While the ebb and flow of each episode is very standard in its execution, the show excels in throwing everything at you: mansions with James Bond-style underground levels, bazookas being used indoors, Ryo sniping at a helicopter as a girl plunges to her death hoping that Ryo shoots her. All of this stuff is par for the course in City Hunter. The genius of the show is that all of this happens concurrently with the comedic aspects; there’s no stop or pause. As Ryo and Kaori race in the streets of Tokyo in Ryo's Mini Cooper, you’ll see them handing out rounds at their quarry while Kaori shouts at Ryo for allowing the bad guys to get the drop on them. Ryo could be working with a woman who’s trying to stop a plague from getting into the wrong hands, but at the same time, he's also trying his best to sleep with her. Yet his code of honor means he only wants mature girls; he freaks out when he's asked to do bodyguard duty for a teenager. Sure, he never learns to stop listening to the Mokkori voice in his head, but Kaori is there to beat that same thought out of his head.
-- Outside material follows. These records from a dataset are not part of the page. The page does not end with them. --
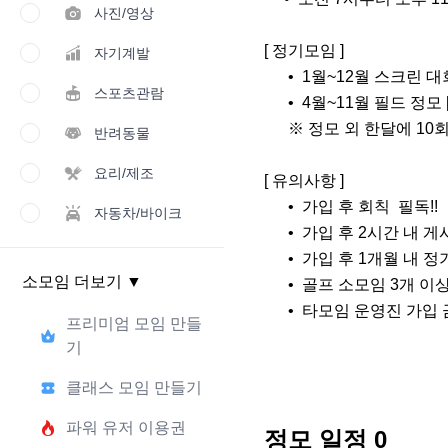
사진/영상
[ 정기모임 ]

자기계발
      •  1월~12월 스크린 대회 [상품 증정 😃😃😃]

스포츠관람
      •  4월~11월 필드 정모 [상품 증정 😃😃😃]

      ※ 정모 외 한달에 10회 이상 스크린 & 필드 라운드!

반려동물
요리/제조
[ 유의사항 ]

      •  가입 후 회칙  필독!!

자동차/바이크
      •  가입 후 2시간 내 게시판에 가입인사 작성 필수!!

      •  가입 후 1개월 내 정기모임 1회 참석 필수!!

소모임 더보기
▼
      • ﻿﻿ 골프 소모임 3개 이상 가입자 금지!!

      •  타모임 운영진 가입
프리미엄 모임 만들
기
클래스 모임 만들기
파워 유저 이용권
정모 일정
0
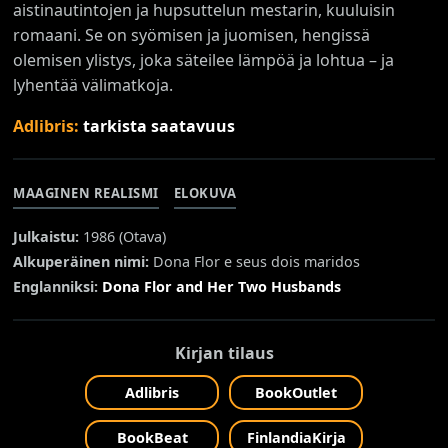
aistinautintojen ja hupsuttelun mestarin, kuuluisin
romaani. Se on syömisen ja juomisen, hengissä
olemisen ylistys, joka säteilee lämpöä ja lohtua – ja
lyhentää välimatkoja.
Adlibris:
tarkista saatavuus
MAAGINEN REALISMI
ELOKUVA
Julkaistu:
1986 (
Otava
)
Alkuperäinen nimi:
Dona Flor e seus dois maridos
Englanniksi:
Dona Flor and Her Two Husbands
Kirjan tilaus
Adlibris
BookOutlet
BookBeat
FinlandiaKirja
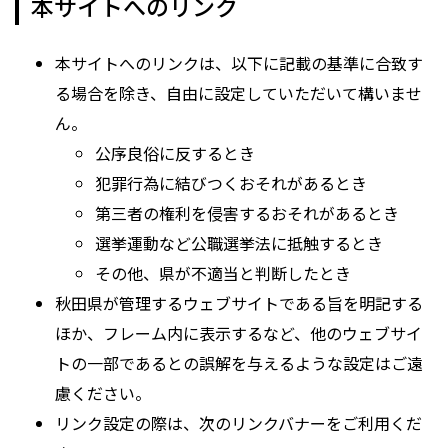
本サイトへのリンク
本サイトへのリンクは、以下に記載の基準に合致す
る場合を除き、自由に設定していただいて構いませ
ん。
公序良俗に反するとき
犯罪行為に結びつくおそれがあるとき
第三者の権利を侵害するおそれがあるとき
選挙運動など公職選挙法に抵触するとき
その他、県が不適当と判断したとき
秋田県が管理するウェブサイトである旨を明記する
ほか、フレーム内に表示するなど、他のウェブサイ
トの一部であるとの誤解を与えるような設定はご遠
慮ください。
リンク設定の際は、次のリンクバナーをご利用くだ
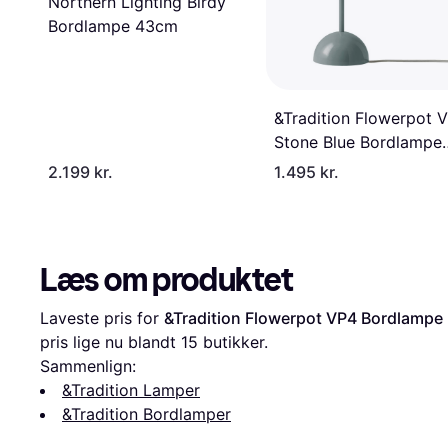
Northern Lighting Birdy
Bordlampe 43cm
&Tradition Flowerpot 
Stone Blue Bordlampe
50cm
2.199 kr.
1.495 kr.
Læs om produktet
Laveste pris for 
&Tradition Flowerpot VP4 Bordlampe
pris lige nu blandt 
15
 butikker.
Sammenlign:
&Tradition Lamper
&Tradition Bordlamper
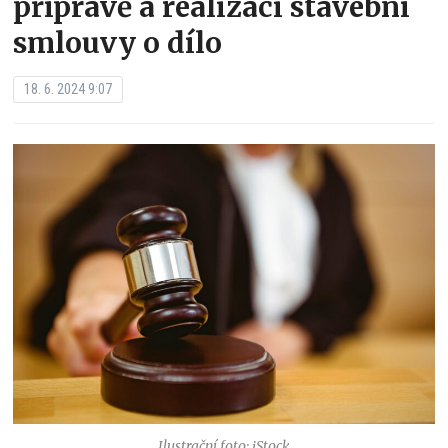
přípravě a realizaci stavební
smlouvy o dílo
18. 6. 2024 9:07
Ilustrační foto: iStock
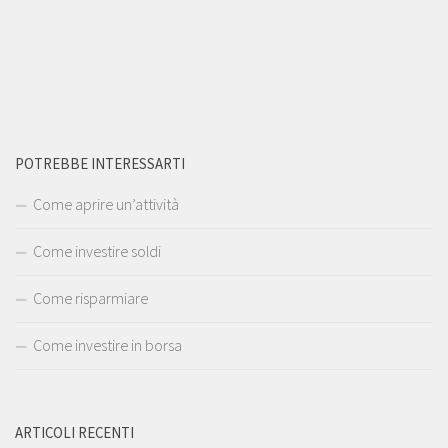
POTREBBE INTERESSARTI
Come aprire un’attività
Come investire soldi
Come risparmiare
Come investire in borsa
ARTICOLI RECENTI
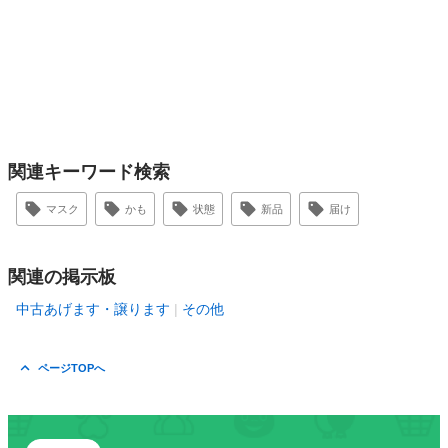
関連キーワード検索
マスク
かも
状態
新品
届け
関連の掲示板
中古あげます・譲ります
その他
ページTOPへ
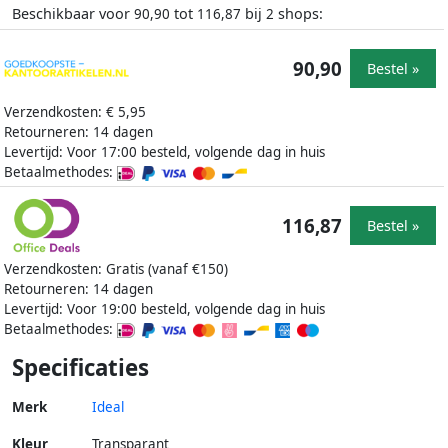
Beschikbaar voor
tot
bij
shops:
90,90
116,87
2
90,90
Bestel »
Verzendkosten: € 5,95
Retourneren: 14 dagen
Levertijd: Voor 17:00 besteld, volgende dag in huis
Betaalmethodes:
116,87
Bestel »
Verzendkosten: Gratis (vanaf €150)
Retourneren: 14 dagen
Levertijd: Voor 19:00 besteld, volgende dag in huis
Betaalmethodes:
Specificaties
Merk
Ideal
Kleur
Transparant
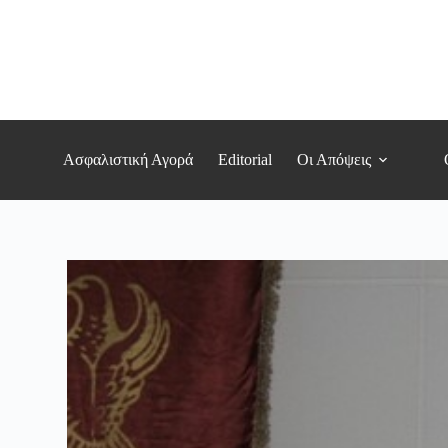
Μετάβαση
στο
περιεχόμενο
Ασφαλιστική Αγορά
Editorial
Οι Απόψεις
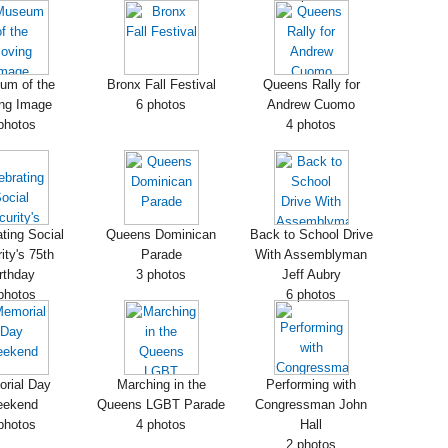
um of the
Bronx Fall Festival
Queens Rally for
ng Image
6 photos
Andrew Cuomo
photos
4 photos
ting Social
Queens Dominican
Back to School Drive
ity's 75th
Parade
With Assemblyman
rthday
3 photos
Jeff Aubry
photos
6 photos
rial Day
Marching in the
Performing with
ekend
Queens LGBT Parade
Congressman John
photos
4 photos
Hall
2 photos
1980’s anime is replete with amazing scores and songs, and City Hunter ups the ante with some amazing tunes. I would argue, slightly, that the show’s main draw are the songs. "Ai Yo Kienaide" by Kahoru Kohirumaki belts out a catchy tune while Ryo moves around the city and girls appear at every corner. TM Network's "Get Wild" is a synthesiser-driven, aggressive toe-tapper using a sketch style ending animation of Ryo wandering the city at night. On top of that, each episode has an engaging soundtrack by Ryouichi Kuniyoshi and Tatsumi Yano. Akira Kamiya, as Ryo Saeba, plays both sides of our hero with ease and cheer. He can be serious, taking out snipers and mobsters with icy delivery, and just as easily descend into a dribbling idiot when girls walk by. Kazue Ikura, as Kaori Makimura, is grace under fire as she puts up with Ryo's crap and then has these epic meltdowns that result in Ryo being hospitalized. At the same time, she can be quiet and sensitive as she takes on goons, soldiers, clients, and Ryo when he gets serious.
City Hunter is an anime tv series version of a Michael Bay film: all style, little substance. (That’s not a bad thing ... in this case.) Every episode of City Hunter pumps out a 1980’s Macgyver-esque mystery wherein a small section of the city blows up; Ryo says something cool, tries his luck with a girl, and gets punched by Kaori; and the credits roll — all while the animation speeds by and the music swells. It’s truly an '80s confection with power shoulders, garish fashion sense, and endless economic bubble cash flying everywhere. But I also like the little bits hidden inside the sweetness: Kaori’s reluctance to get closer to Ryo because of his womanizing, as well as Ryo’s deep emptiness in the way he throws himself at anything with a pulse and the idea that there’s a lot of pain and misery in his past.
City Hunter is a particular type of retro anime. It's so cool in its delivery you could argue that how Ryo gets away with half of what he does verges on ridiculousness. But that doesn't do justice to how fun the show is when it hits its stride in each episode. Discotek licensed the entire show for release in the US. Currently, the original first season as well as the new animated film, Shinjuku Eyes, is on Blu-ray, and Crunchyroll has a lot of the episodes online for viewing. Funny and irreverent with a serious seam running underneath, it's a great title to check out while you’re trying to avoid any horrors that lurk beneath the Trap Door.